*TO DO*
Repeat only the lines from the one holding "pyautogui.keyDown('shift'); pyautogui.click(83, 273);" down to the last line of the listing below, including both of those lines.

*PROVIDED INFORMATION*
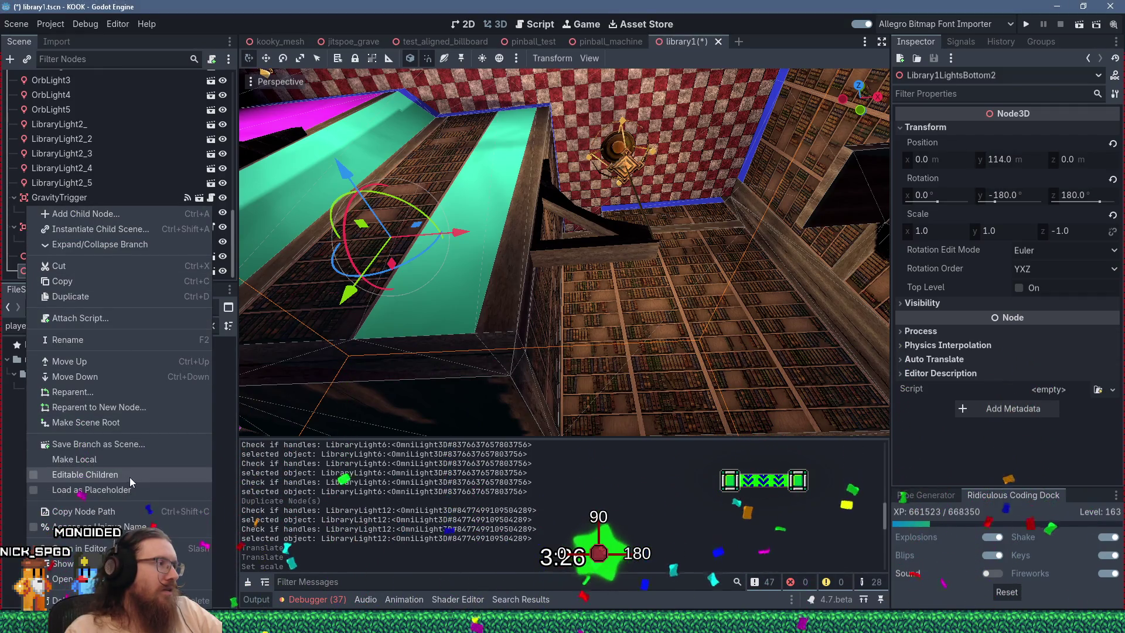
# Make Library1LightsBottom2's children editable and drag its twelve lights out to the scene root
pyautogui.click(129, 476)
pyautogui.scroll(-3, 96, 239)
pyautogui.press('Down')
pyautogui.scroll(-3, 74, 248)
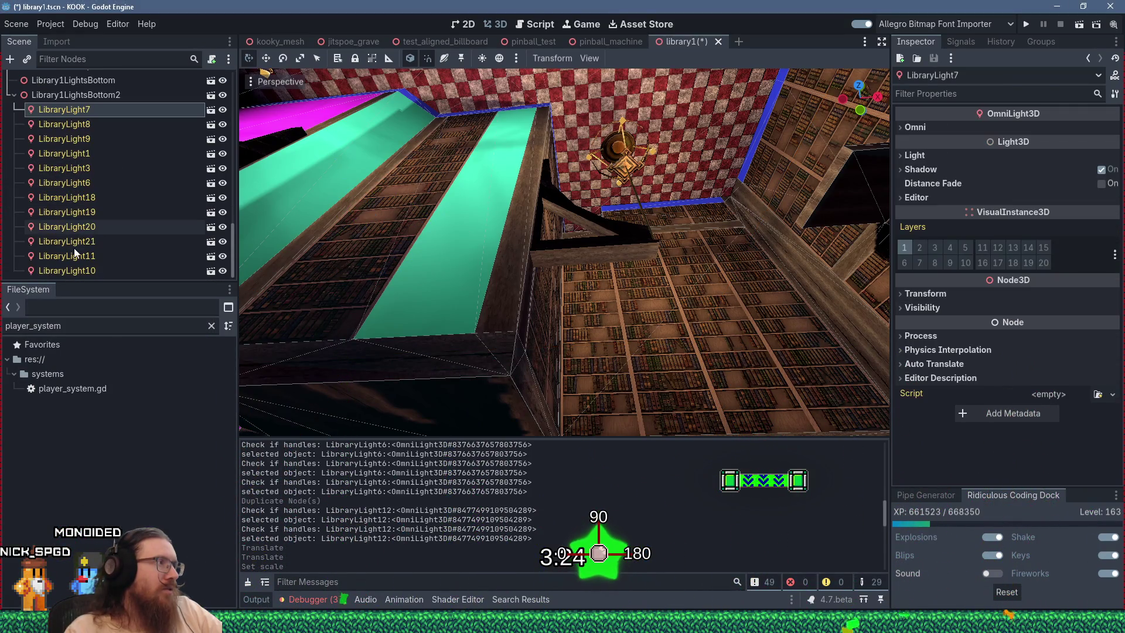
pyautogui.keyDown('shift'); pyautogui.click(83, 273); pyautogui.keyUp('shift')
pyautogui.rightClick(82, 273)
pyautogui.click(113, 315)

*WORKED SOLUTION*
pyautogui.keyDown('shift'); pyautogui.click(83, 273); pyautogui.keyUp('shift')
pyautogui.rightClick(82, 273)
pyautogui.click(113, 315)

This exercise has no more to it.